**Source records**

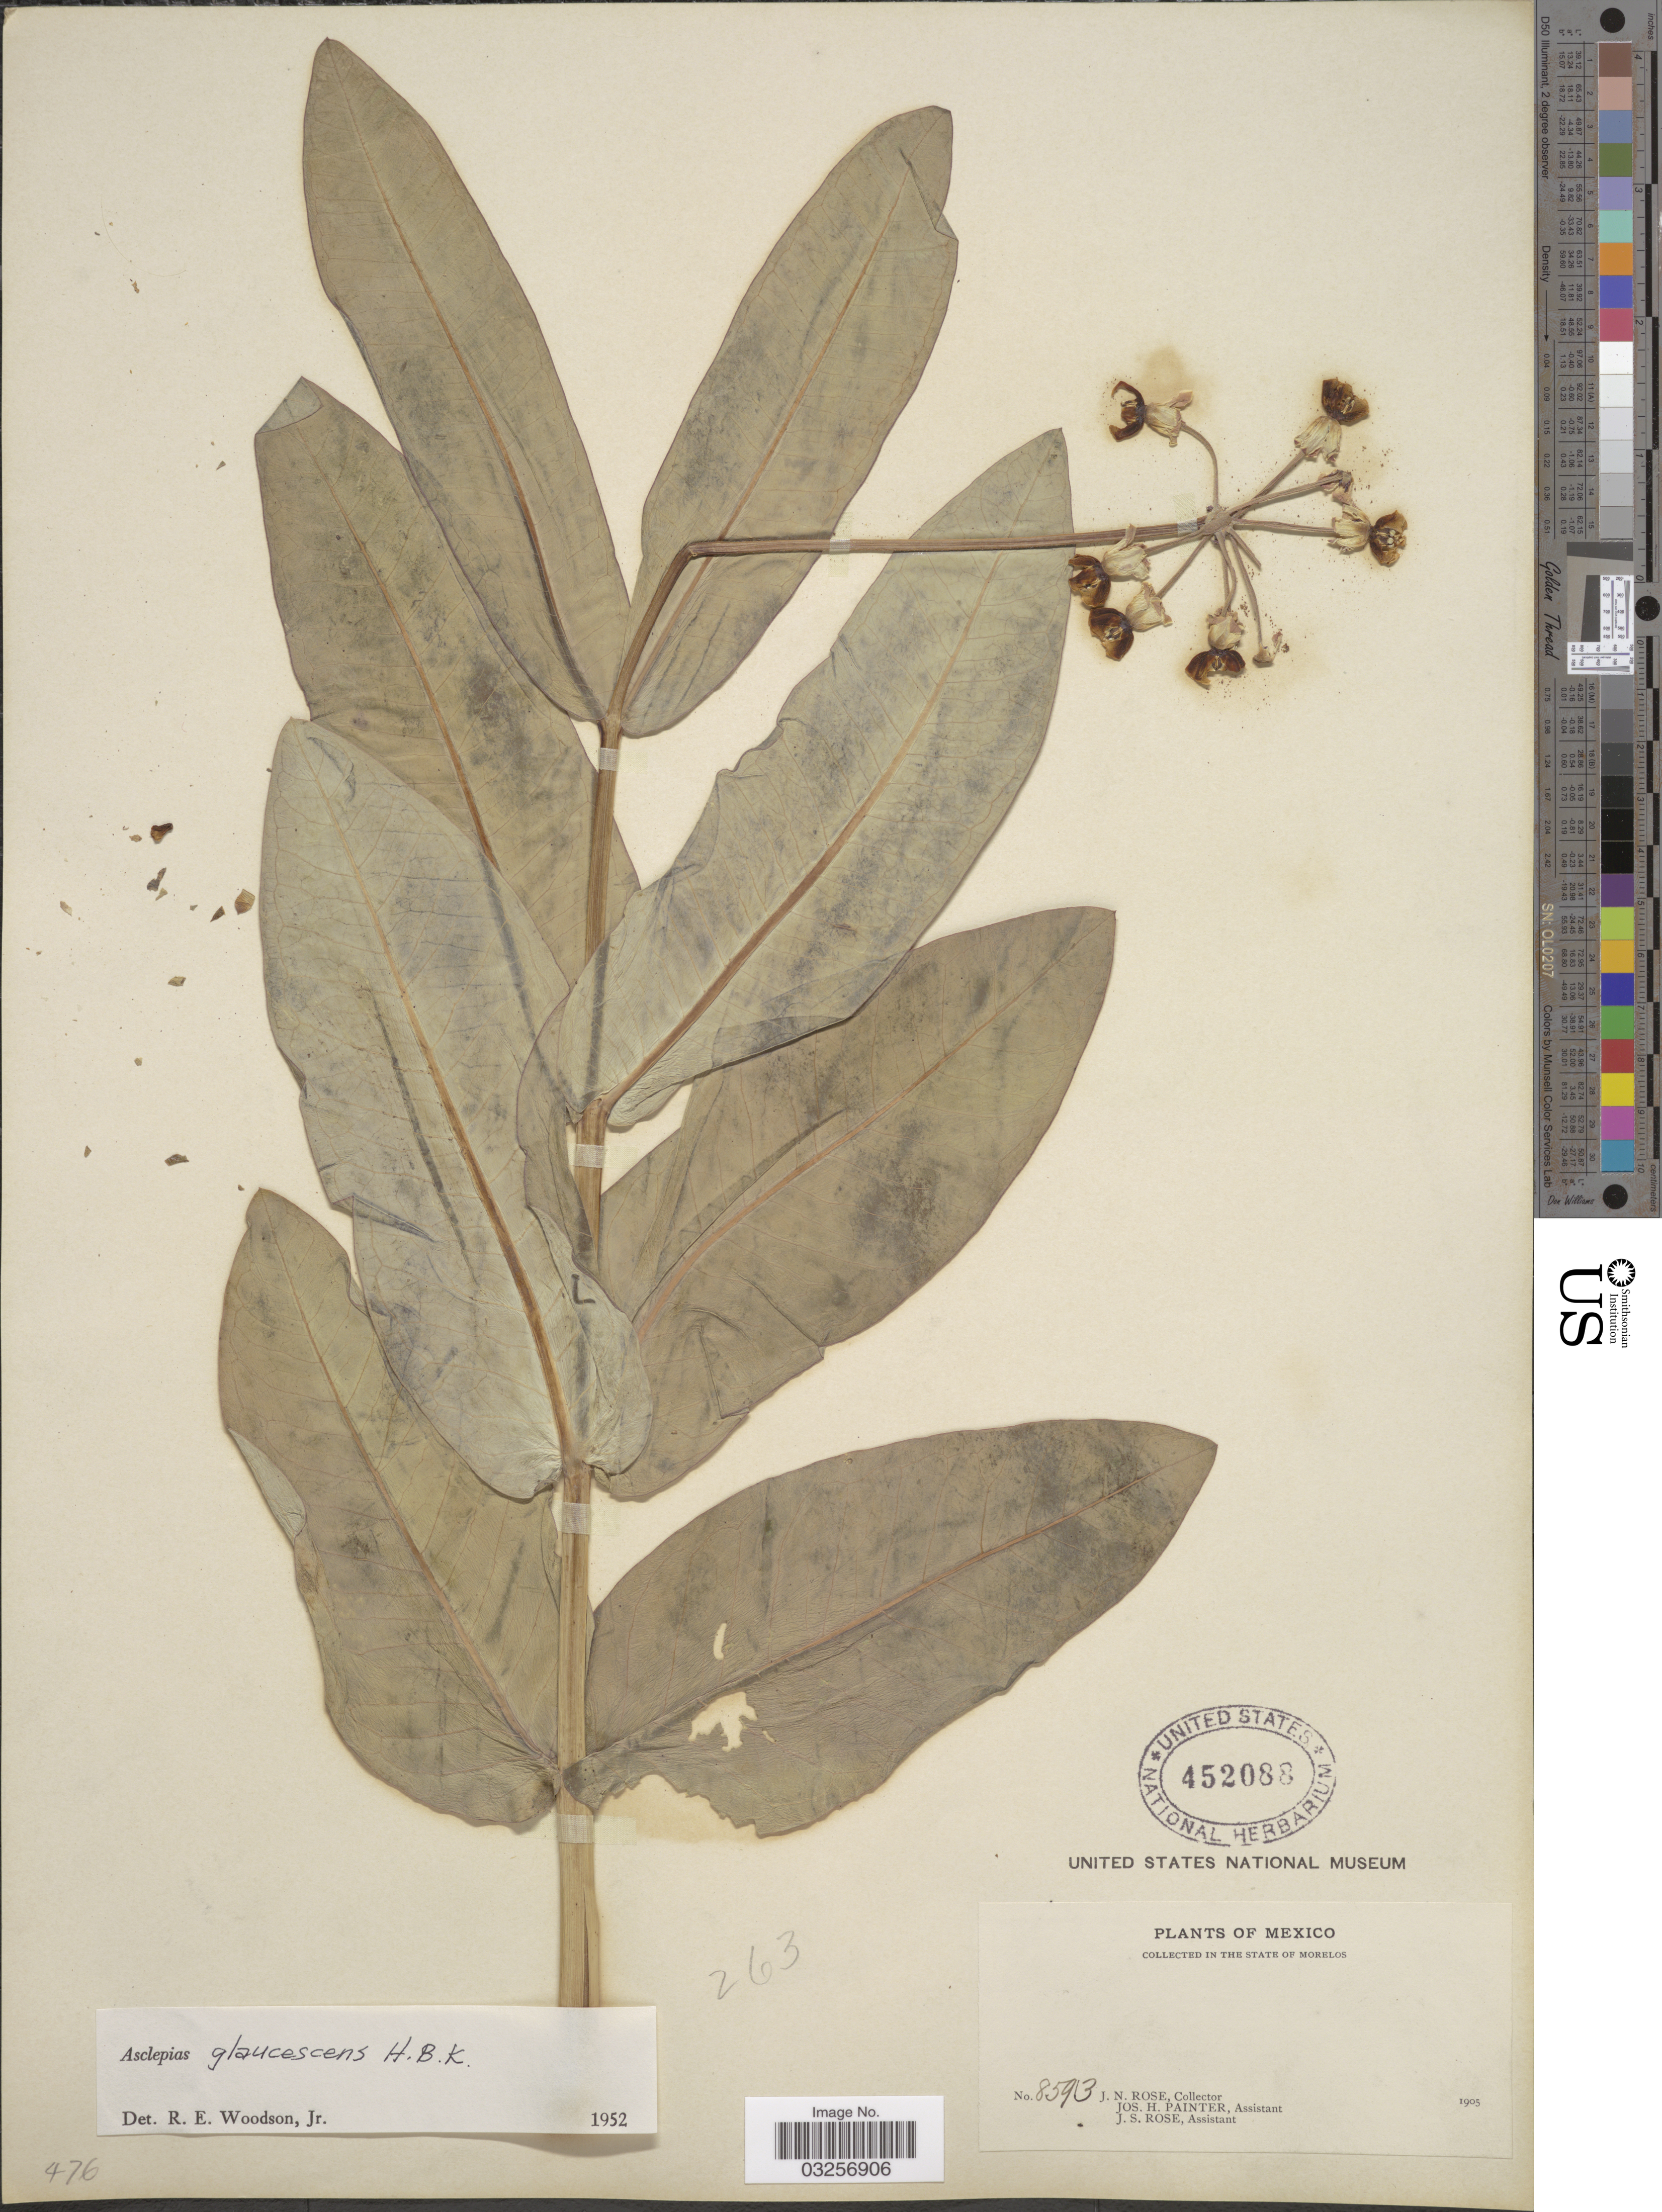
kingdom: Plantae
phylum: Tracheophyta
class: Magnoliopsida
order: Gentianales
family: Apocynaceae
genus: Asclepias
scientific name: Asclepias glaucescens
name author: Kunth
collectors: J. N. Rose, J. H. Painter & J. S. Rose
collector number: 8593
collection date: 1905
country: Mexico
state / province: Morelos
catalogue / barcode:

**Requirement**
Reproduce every line of the records above verbatim, omitting the pictures.

**Finished answer**
kingdom: Plantae
phylum: Tracheophyta
class: Magnoliopsida
order: Gentianales
family: Apocynaceae
genus: Asclepias
scientific name: Asclepias glaucescens
name author: Kunth
collectors: J. N. Rose, J. H. Painter & J. S. Rose
collector number: 8593
collection date: 1905
country: Mexico
state / province: Morelos
catalogue / barcode:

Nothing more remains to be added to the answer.